I stared at his huddled form, trying to wrap my head around the fact that he was somehow here and not unconscious in his hospital bed. How did he get out? How could he have walked all this way without being spotted by his ‘Free Lucas Blackthorn’ fans? Three of them were stationed outside Congdon right now, holding signs as I’d driven through the gate. Smoothing Jasper’s fur, I checked both directions, finding no signs of life on the cracked pavement or behind the drawn shades lining either side of the street. Maybe it was the throb in my ankle, or the darkness, or the nervous rumbles vibrating under my hand, but long seconds passed where everything felt like I’d crossed into some alternate world in which cause and effect had simply drifted away from each other, disappearing as effortlessly as balloons in the night. I gave up. Turning in slow motion, I pulled Jasper inside.
I took him to his kennel and paused to nuzzle the warmth of his bristly neck, to breathe in his earthiness until I felt grounded again. When I latched the door shut and turned around, Lucas was standing inside the front door watching me.
He wore a long, tan coat with one sleeve hanging loose because of the sling couching his fractured shoulder. His face looked even more drawn than when he’d been sleeping, shadowed with beard and eclipsed by those blue eyes. They followed me now as I slowly rose and faced him.
I opened my mouth, torn between a dozen burning questions, before finally settling on a simple demand.
‘Explain.’
‘Okay,’ he agreed but said nothing else, instead peering inside the kitchen doorway.

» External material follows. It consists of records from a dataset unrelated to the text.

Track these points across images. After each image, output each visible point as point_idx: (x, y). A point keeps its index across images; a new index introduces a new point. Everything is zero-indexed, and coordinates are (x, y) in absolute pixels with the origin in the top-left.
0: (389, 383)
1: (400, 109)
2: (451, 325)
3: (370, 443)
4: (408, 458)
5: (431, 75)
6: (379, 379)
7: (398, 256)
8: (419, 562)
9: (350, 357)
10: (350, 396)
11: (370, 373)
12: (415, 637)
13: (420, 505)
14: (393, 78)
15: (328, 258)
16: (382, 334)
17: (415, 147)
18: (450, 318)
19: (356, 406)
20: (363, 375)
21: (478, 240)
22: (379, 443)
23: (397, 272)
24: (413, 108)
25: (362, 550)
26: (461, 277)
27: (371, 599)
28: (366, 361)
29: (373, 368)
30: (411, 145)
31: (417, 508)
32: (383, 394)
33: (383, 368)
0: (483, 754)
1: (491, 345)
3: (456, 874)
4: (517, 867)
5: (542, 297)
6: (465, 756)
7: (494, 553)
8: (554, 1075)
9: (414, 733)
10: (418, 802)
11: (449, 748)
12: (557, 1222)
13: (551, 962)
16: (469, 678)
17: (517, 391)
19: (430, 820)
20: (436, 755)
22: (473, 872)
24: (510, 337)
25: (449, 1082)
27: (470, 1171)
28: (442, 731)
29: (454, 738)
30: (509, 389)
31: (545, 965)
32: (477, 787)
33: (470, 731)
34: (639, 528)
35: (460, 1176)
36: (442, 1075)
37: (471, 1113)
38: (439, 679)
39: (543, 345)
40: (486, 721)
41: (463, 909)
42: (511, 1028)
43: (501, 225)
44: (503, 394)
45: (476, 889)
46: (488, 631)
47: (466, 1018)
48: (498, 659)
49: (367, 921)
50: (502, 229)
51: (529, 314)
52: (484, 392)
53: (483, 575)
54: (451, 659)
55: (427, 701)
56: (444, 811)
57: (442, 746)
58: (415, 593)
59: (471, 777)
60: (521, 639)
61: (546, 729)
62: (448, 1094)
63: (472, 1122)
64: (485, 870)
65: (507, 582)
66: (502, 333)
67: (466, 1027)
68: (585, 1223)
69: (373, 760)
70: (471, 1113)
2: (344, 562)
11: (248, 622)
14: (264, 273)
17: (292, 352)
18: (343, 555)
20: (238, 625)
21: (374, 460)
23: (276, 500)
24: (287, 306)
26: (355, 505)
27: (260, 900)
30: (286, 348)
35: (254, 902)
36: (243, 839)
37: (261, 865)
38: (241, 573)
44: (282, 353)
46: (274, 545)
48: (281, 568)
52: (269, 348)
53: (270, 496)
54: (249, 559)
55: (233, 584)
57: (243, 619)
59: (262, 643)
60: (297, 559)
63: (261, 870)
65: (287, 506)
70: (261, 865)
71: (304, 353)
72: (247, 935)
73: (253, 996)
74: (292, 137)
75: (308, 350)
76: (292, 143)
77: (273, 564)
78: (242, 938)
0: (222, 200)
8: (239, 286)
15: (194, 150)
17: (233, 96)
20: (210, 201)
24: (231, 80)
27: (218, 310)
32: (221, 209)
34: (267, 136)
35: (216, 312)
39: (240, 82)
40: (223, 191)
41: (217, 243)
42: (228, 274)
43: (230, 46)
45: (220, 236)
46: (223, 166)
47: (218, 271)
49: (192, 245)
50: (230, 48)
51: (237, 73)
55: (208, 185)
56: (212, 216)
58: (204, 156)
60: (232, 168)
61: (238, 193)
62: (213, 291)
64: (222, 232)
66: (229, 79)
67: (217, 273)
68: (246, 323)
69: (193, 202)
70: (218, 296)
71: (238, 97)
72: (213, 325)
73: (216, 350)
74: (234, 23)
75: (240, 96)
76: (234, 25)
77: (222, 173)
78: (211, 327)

Then he moved along the hallway and looked in each room as if he’d never seen a house before. I supposed he hadn’t, at least not in the last ten years. He disappeared into my room and I limped down the hall to find him staring at the bed. He startled when he heard me and ran a hand along the wall, stopping at a bookshelf full of rock guides and speech pathology textbooks.
‘This is where you sleep.’
‘Yes.’
He frowned at the dark blue walls and took a few halting steps into the room before edging back around me, so close I could smell alcohol swabs and the bleached cotton of his hospital scrubs. ‘And the other door?’